Tüm bunların başına neden geldiğini sorgulayan
Dostoyevskiyen karakterin mücadelesi ister istemez insana Yeraltından Notlar’ın
ele avuca sığmaz karakterini hatırlatıyor. İnanç ve modernlik sorunlarını açık
bir şekilde tartışan Dostoyevski Darwin’in Türlerin Kökeni kitabının
yayımlanmasının üzerinden beş yıl sonra şöyle yazar: “Sözgelimi, sana maymundan
geldiğini kanıtlarlarsa, kaşlarını indirme, suratını ekşitme, bunu kabul et.”

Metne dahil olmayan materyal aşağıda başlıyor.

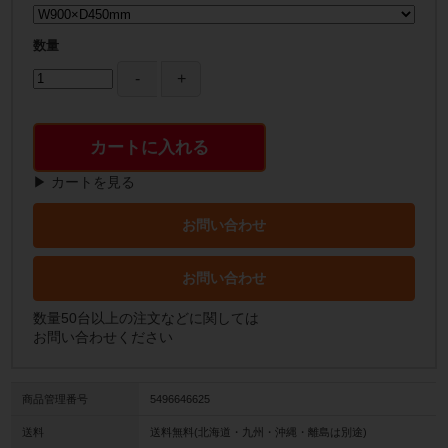
数量
カートに入れる
▶ カートを見る
お問い合わせ
お問い合わせ
数量50台以上の注文などに関しては
お問い合わせください
商品管理番号
5496646625
送料
送料無料(北海道・九州・沖縄・離島は別途)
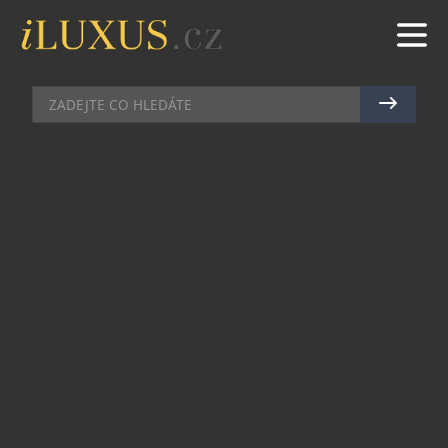
DEGUSTACE
|
14.11.2015
|
ADÉLA RUSŇÁKOVÁ
FÚZE ASIJSKÉ A ČESKÉ
REGIONÁLNÍ KUCHYNĚ V KAMPA
PARKU
Máte rádi exotickou asijskou gastronomii v čele
s mořskými plody a nevšedními ingrediencemi?
Zároveň byste si ale nedokázali představit dlouhé
podzimní plískanice bez klenotů české kuchyně,
jakými jsou různé druhy zvěřiny? 21. sezona
v pražské fine dining restauraci s nejdelší tradicí
Kampa Park vás přesvědčí do poslední chuťové
buňky, že tyto dvě nepříliš blízké kuchyně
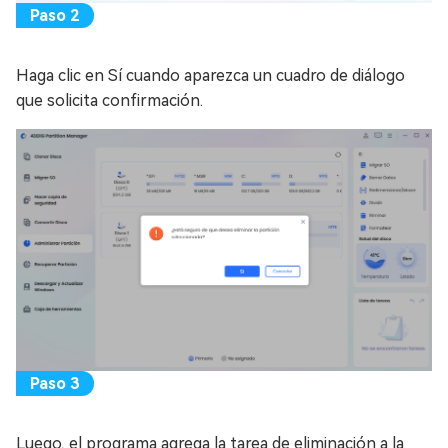
Haga clic en Sí cuando aparezca un cuadro de diálogo
que solicita confirmación.
Luego, el programa agrega la tarea de eliminación a la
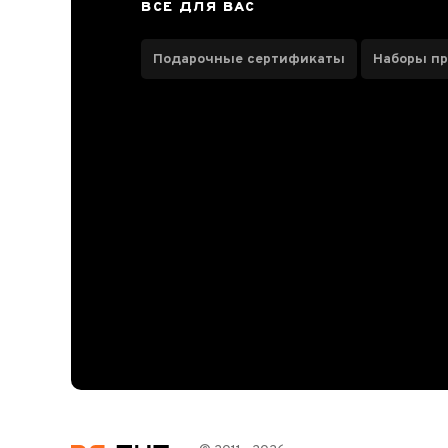
ВСЕ ДЛЯ ВАС
О чахае
Отзывы чаеманов
Подарочные сертификаты
Наборы п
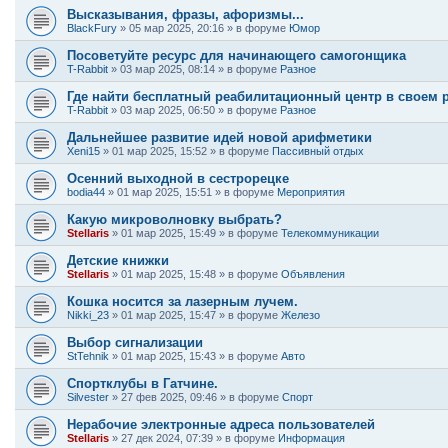
Высказывания, фразы, афоризмы...
BlackFury
»
05 мар 2025, 20:16
» в форуме
Юмор
Посоветуйте ресурс для начинающего самогонщика
T-Rabbit
»
03 мар 2025, 08:14
» в форуме
Разное
Где найти бесплатный реабилитационный центр в своем 
T-Rabbit
»
03 мар 2025, 06:50
» в форуме
Разное
Дальнейшее развитие идей новой арифметики
Xeni15
»
01 мар 2025, 15:52
» в форуме
Пассивный отдых
Осенний выходной в сестрорецке
bodia44
»
01 мар 2025, 15:51
» в форуме
Мероприятия
Какую микроволновку выбрать?
Stellaris
»
01 мар 2025, 15:49
» в форуме
Телекоммуникации
Детские книжки
Stellaris
»
01 мар 2025, 15:48
» в форуме
Объявления
Кошка носится за лазерным лучем.
Nikki_23
»
01 мар 2025, 15:47
» в форуме
Железо
Выбор сигнализации
StTehnik
»
01 мар 2025, 15:43
» в форуме
Авто
Спортклубы в Гатчине.
Silvester
»
27 фев 2025, 09:46
» в форуме
Спорт
Нерабочие электронные адреса пользователей
Stellaris
»
27 дек 2024, 07:39
» в форуме
Информация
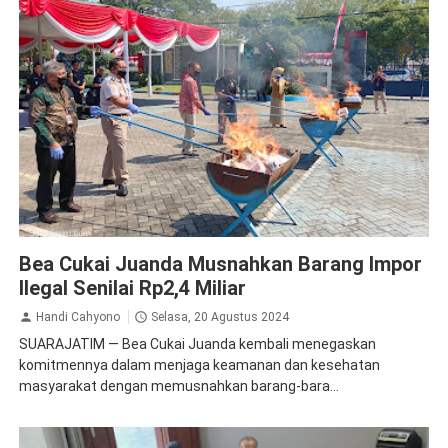
Bea Cukai
Sidoarjo
Bea Cukai Juanda Musnahkan Barang Impor
Ilegal Senilai Rp2,4 Miliar
Handi Cahyono
Selasa, 20 Agustus 2024
SUARAJATIM — Bea Cukai Juanda kembali menegaskan
komitmennya dalam menjaga keamanan dan kesehatan
masyarakat dengan memusnahkan barang-bara...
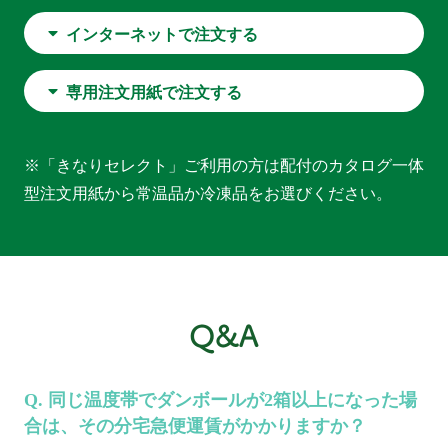
インターネットで注文する
専用注文用紙で注文する
※「きなりセレクト」ご利用の方は配付のカタログ一体
型注文用紙から常温品か冷凍品をお選びください。
同じ温度帯でダンボールが2箱以上になった場
合は、その分宅急便運賃がかかりますか？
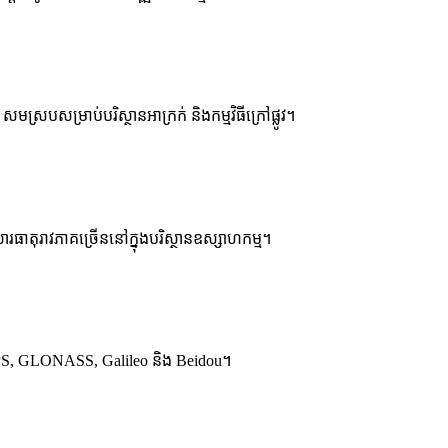
មស្របសម្រាប់បរិស្ថានអាក្រក់ និងកម្មវិធីក្រៅផ្លូវ។
ធាតុរាវភាគច្រើននៅក្នុងបរិស្ថានឧស្សាហកម្ម។
ង GPS, GLONASS, Galileo និង Beidou។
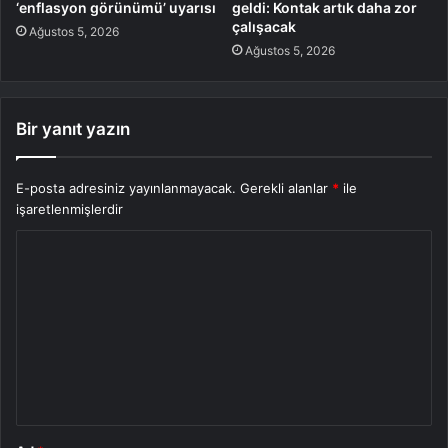
‘enflasyon görünümü’ uyarısı
geldi: Kontak artık daha zor
çalışacak
Ağustos 5, 2026
Ağustos 5, 2026
Bir yanıt yazın
E-posta adresiniz yayınlanmayacak.
Gerekli alanlar
*
ile
işaretlenmişlerdir
Y
o
r
u
m
*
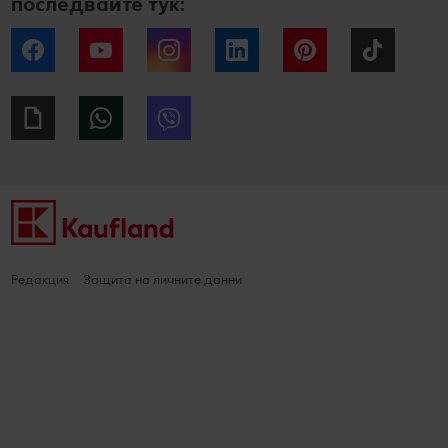
последвайте тук:
Facebook
YouTube
Instagram
LinkedIn
Pinterest
Tiktok
Giphy
WhatsApp
Viber
Редакция
Защита на личните данни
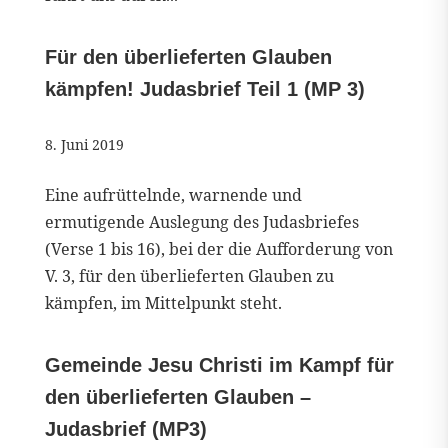
Für den überlieferten Glauben
kämpfen! Judasbrief Teil 1 (MP 3)
8. Juni 2019
Eine aufrüttelnde, warnende und
ermutigende Auslegung des Judasbriefes
(Verse 1 bis 16), bei der die Aufforderung von
V. 3, für den überlieferten Glauben zu
kämpfen, im Mittelpunkt steht.
Gemeinde Jesu Christi im Kampf für
den überlieferten Glauben –
Judasbrief (MP3)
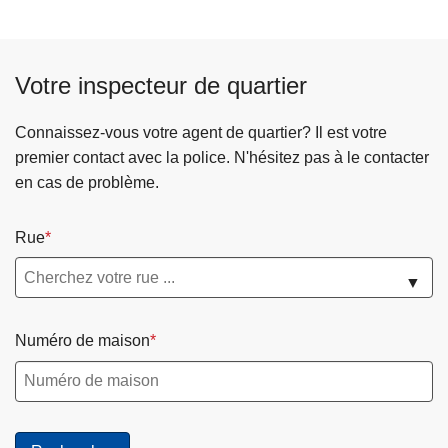
o
p
o
Votre inspecteur de quartier
s
F
a
Connaissez-vous votre agent de quartier? Il est votre
i
premier contact avec la police. N'hésitez pas à le contacter
t
en cas de problème.
e
s
Rue
u
n
▼
e
p
Numéro de maison
a
u
s
e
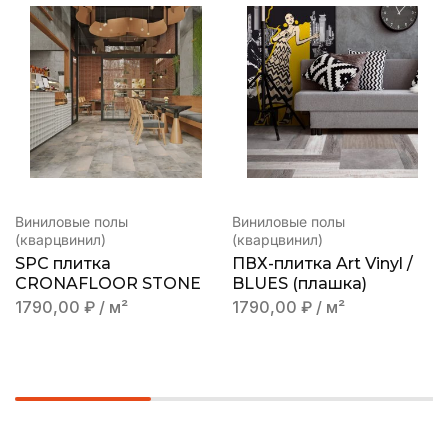
Виниловые полы
Виниловые полы
(кварцвинил)
(кварцвинил)
SPC плитка
ПВХ-плитка Art Vinyl /
CRONAFLOOR STONE
BLUES (плашка)
1790,00
₽
/ м²
1790,00
₽
/ м²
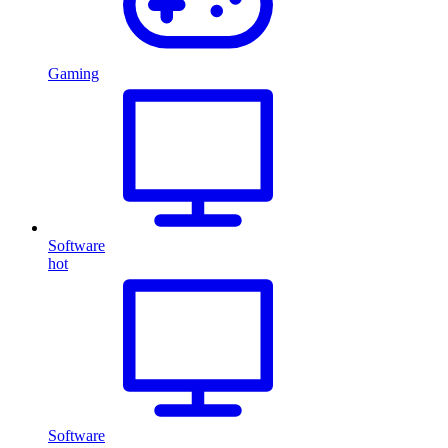
Gaming
Software
hot
Software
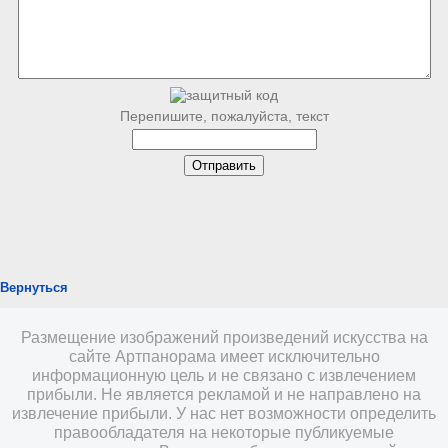
Перепишите, пожалуйста, текст
Вернуться
Размещение изображений произведений искусства на
сайте Артпанорама имеет исключительно
информационную цель и не связано с извлечением
прибыли. Не является рекламой и не направлено на
извлечение прибыли. У нас нет возможности определить
правообладателя на некоторые публикуемые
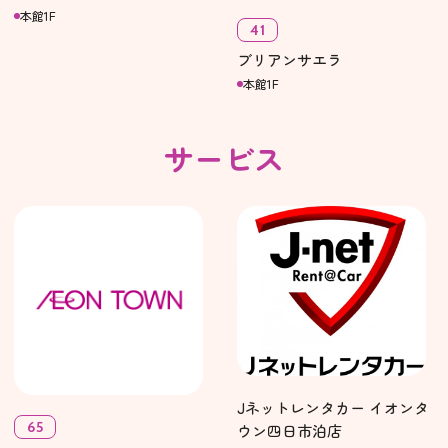
本館1F
41
ブリアンサエラ
本館1F
サービス
Jネットレンタカー イオンタ
65
ウン四日市泊店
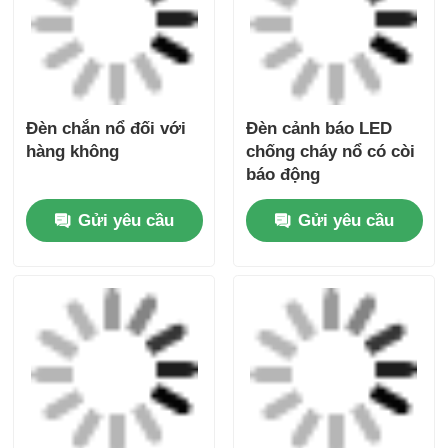
Sản phẩm khuyến cáo
Đèn chắn nổ đối với
Đèn cảnh báo LED
hàng không
chống cháy nổ có còi
báo động
Gửi yêu cầu
Gửi yêu cầu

Dostoyevski özellikle kötülüğün insan doğası ile ilişkisini irdelediği bu temel
eserinde özgür iradenin, bir başka deyişle bireyin var olabilmesinin
koşullarından birinin kötülük yapmayı seçebilmesi olduğunu yazar. Bu yüzden de
“hasta biriyim ben” der en başından… Leviathan filminin dünyasında da Darwin
vardır, ilginç bir şekilde atıfta bulunulur; bir gazete bulmacasında sorulur
“evrim kuramı”. Artık çoktan aşılıp geçilmiştir bu tartışma bir yanıyla, bilim
baş döndürücü bir hızla gelişmiş, en temel felsefi sorunlar artık bambaşka bir
düzeyde tartışılır olmuştur ancak cahil ve zavallı Kolya gibiler için “bilgi”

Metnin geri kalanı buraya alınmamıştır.